Discernment and premeditation?

Two elements of a proper haircut, I’d say.

Rather than a rebuff of radicalism, these days ‘Don’t let perfect be the enemy of the good’ is wielded more as weapon of mediocrity and the status quo. Why not ‘Don’t Rock the Boat’ while you’re at it? And who really, besides reality TV chefs, goes about demanding perfection in their life anyway? Certainly not the likes of Cecil. It has to be perfect is simply a secular prayer. Oh, it’s just perfect, the gracious response to another’s honest attempt to make you happy.

Perfection is a process, seldom a singular moment. Retrospect delivers up the ultimate verdict. Decision + contingency + time elapsed = Final results, final results always subject to change. The road to hell is paved with good intentions, to use another aphorism, its meaning fungible, depending, ironically, on the user’s intent. It seemed like a good idea at the time. And then life happened, as life tends to do. All bets now off.
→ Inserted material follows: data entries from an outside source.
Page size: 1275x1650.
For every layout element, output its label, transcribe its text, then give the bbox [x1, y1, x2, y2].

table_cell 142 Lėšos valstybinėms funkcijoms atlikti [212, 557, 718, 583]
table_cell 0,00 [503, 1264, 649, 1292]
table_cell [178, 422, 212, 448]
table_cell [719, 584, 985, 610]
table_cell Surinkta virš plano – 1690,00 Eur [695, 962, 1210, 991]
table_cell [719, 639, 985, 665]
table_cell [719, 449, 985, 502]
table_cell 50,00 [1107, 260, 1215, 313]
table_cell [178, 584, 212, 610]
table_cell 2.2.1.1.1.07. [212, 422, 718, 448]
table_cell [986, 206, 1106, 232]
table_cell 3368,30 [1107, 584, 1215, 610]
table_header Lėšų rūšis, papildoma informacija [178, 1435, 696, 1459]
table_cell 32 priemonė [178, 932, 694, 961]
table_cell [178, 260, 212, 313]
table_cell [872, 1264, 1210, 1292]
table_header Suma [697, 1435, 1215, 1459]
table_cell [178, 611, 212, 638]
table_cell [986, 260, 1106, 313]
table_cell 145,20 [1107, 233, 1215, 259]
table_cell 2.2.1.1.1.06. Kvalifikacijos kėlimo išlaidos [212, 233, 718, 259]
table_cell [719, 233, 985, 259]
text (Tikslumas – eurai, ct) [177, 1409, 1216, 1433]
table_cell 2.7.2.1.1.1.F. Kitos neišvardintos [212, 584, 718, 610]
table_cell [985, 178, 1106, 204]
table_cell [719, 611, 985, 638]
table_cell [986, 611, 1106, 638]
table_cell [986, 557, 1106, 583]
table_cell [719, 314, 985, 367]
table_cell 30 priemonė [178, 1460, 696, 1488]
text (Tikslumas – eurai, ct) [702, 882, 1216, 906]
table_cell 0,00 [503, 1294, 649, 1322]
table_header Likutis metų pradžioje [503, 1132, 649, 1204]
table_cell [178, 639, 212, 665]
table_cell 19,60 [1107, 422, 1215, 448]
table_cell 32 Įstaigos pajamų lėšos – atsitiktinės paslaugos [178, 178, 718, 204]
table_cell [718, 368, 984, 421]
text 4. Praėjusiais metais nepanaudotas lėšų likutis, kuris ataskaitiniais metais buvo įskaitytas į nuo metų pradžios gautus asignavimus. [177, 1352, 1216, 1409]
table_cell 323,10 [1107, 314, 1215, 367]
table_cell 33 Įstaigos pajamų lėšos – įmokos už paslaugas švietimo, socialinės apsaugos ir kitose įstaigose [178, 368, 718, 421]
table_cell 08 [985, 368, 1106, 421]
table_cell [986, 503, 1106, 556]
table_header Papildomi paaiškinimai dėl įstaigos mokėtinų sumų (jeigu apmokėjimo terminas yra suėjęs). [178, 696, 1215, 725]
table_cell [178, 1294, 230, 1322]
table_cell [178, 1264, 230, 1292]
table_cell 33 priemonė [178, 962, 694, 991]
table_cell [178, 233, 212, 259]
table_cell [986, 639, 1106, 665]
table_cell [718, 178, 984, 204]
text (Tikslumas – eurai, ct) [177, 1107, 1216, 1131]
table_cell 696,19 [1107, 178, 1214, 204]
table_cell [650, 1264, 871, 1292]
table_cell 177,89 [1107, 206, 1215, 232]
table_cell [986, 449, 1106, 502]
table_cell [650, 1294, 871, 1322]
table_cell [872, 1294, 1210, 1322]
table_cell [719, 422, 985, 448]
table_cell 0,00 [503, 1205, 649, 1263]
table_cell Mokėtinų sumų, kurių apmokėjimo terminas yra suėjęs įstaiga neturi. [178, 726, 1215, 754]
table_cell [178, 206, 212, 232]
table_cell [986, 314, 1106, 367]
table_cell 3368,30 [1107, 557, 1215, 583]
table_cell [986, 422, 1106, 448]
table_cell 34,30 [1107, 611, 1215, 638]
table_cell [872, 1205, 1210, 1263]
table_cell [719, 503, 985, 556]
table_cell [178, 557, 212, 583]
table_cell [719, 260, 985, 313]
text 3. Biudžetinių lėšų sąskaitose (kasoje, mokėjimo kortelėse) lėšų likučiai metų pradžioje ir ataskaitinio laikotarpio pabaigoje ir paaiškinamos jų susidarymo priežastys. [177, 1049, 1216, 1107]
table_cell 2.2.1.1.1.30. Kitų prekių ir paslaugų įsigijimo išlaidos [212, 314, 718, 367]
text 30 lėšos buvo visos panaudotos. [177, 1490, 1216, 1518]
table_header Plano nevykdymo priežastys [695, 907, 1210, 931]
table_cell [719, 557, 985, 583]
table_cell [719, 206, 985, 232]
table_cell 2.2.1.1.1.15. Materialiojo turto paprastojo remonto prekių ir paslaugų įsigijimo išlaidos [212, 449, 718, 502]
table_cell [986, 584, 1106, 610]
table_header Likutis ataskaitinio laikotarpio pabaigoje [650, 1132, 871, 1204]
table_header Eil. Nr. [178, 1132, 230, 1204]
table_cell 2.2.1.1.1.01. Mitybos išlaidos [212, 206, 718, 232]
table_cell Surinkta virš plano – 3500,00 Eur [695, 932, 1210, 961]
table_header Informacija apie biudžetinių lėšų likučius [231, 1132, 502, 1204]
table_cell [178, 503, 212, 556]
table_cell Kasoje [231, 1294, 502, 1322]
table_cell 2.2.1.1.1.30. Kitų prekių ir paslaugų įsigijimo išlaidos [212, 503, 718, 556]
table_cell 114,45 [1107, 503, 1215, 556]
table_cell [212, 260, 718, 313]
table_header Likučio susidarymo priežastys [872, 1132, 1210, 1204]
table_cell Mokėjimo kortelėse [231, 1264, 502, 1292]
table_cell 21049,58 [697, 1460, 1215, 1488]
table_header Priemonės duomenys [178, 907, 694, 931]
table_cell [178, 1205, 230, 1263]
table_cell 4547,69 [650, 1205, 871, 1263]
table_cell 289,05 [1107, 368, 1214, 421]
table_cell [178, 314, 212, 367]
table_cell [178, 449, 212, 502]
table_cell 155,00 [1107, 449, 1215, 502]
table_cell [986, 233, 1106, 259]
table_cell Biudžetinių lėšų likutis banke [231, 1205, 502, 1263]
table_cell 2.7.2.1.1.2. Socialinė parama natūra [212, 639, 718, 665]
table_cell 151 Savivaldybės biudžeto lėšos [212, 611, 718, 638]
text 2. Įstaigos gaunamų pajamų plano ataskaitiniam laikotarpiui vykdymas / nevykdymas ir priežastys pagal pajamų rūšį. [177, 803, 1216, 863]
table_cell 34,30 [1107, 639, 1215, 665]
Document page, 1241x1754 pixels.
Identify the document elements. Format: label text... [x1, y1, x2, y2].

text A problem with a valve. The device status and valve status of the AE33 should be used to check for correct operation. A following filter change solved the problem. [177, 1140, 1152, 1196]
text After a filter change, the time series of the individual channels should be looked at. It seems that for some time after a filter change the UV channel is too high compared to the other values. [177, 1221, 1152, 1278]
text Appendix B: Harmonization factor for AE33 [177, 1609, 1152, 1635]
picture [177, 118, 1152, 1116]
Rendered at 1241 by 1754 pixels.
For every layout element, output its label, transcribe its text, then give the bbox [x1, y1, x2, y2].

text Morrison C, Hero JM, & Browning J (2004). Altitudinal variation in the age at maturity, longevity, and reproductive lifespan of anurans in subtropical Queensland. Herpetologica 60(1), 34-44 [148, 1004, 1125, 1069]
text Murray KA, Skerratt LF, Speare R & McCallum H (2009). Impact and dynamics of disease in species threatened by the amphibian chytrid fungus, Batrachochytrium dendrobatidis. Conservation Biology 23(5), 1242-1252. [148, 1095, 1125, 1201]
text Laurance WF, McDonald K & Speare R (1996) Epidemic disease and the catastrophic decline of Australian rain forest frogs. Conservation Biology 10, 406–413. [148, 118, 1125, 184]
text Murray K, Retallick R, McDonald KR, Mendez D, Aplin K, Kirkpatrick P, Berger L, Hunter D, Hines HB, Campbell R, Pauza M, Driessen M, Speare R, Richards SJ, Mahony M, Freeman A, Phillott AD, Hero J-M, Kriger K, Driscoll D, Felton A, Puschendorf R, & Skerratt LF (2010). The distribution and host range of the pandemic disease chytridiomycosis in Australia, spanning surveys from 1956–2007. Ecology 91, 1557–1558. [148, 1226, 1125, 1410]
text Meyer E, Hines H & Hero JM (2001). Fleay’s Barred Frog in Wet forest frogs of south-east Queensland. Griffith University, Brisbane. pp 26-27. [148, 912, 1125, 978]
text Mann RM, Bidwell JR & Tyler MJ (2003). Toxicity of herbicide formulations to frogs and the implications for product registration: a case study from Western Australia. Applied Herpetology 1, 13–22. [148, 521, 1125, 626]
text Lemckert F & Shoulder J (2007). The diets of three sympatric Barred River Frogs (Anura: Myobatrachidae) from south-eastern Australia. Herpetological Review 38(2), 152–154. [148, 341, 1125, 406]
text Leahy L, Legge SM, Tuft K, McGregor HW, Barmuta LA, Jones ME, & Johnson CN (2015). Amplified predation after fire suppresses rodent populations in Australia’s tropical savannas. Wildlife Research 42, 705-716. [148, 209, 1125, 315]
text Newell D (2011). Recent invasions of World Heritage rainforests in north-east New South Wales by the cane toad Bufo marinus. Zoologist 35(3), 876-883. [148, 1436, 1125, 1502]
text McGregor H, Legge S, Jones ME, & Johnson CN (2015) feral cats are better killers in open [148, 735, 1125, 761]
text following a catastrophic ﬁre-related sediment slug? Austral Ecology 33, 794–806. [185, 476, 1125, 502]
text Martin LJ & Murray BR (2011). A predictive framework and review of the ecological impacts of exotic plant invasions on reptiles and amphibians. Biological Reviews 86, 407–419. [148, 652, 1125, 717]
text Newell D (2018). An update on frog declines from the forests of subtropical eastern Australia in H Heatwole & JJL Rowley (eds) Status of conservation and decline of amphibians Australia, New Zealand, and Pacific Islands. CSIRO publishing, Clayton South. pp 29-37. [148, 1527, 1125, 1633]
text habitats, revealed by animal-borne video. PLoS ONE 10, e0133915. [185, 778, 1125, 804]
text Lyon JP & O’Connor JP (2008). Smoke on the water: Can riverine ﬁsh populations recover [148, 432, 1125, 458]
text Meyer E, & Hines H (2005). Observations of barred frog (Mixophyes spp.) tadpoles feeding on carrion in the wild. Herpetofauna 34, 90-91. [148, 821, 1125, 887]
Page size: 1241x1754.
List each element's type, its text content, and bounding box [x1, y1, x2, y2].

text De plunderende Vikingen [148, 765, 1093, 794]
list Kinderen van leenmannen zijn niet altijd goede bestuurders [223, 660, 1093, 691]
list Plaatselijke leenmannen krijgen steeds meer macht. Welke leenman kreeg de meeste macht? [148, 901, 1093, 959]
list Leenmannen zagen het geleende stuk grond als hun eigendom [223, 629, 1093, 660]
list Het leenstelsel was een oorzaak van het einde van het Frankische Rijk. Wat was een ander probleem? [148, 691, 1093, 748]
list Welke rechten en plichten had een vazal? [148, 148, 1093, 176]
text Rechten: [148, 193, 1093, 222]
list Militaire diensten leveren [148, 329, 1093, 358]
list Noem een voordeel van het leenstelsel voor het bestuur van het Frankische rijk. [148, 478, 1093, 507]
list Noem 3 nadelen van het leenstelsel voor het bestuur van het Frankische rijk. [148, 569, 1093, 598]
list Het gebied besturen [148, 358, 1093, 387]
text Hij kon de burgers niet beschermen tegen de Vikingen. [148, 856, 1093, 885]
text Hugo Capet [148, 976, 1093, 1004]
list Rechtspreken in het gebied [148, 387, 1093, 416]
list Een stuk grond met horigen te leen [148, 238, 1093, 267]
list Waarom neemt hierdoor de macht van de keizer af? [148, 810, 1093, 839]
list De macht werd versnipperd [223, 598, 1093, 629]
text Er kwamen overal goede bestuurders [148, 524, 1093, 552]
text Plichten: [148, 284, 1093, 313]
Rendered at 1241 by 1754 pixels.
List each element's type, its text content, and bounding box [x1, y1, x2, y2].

You can ask for better without demanding perfection. Sometimes good enough is good enough, just not always. ‘Don’t let perfect be the enemy of the good’ should be an end point instead of your opening gambit.

‘Shoot for the Moon!” Norman Vincent Peale exhorted. “Even if you miss, you’ll land among the stars. The power of positive thinking. Suddenly, we’re in the reeds, the pole of pragmatism being offered to rescue you from the fetid, leech-filled waters.

“On the other hand, Barnaby,” Cecil says, spooning the last of his breakfast from the bowl, “This porridge is perfection!”

An imperfect perfection since what Cecil is eating isn’t porridge but risotto, as far as I’m concerned, as we’ve debated countless times before. “A beautiful mess!” he’s defended it as.

Beautiful is always possible. The mess is the colour palate we use to paint it.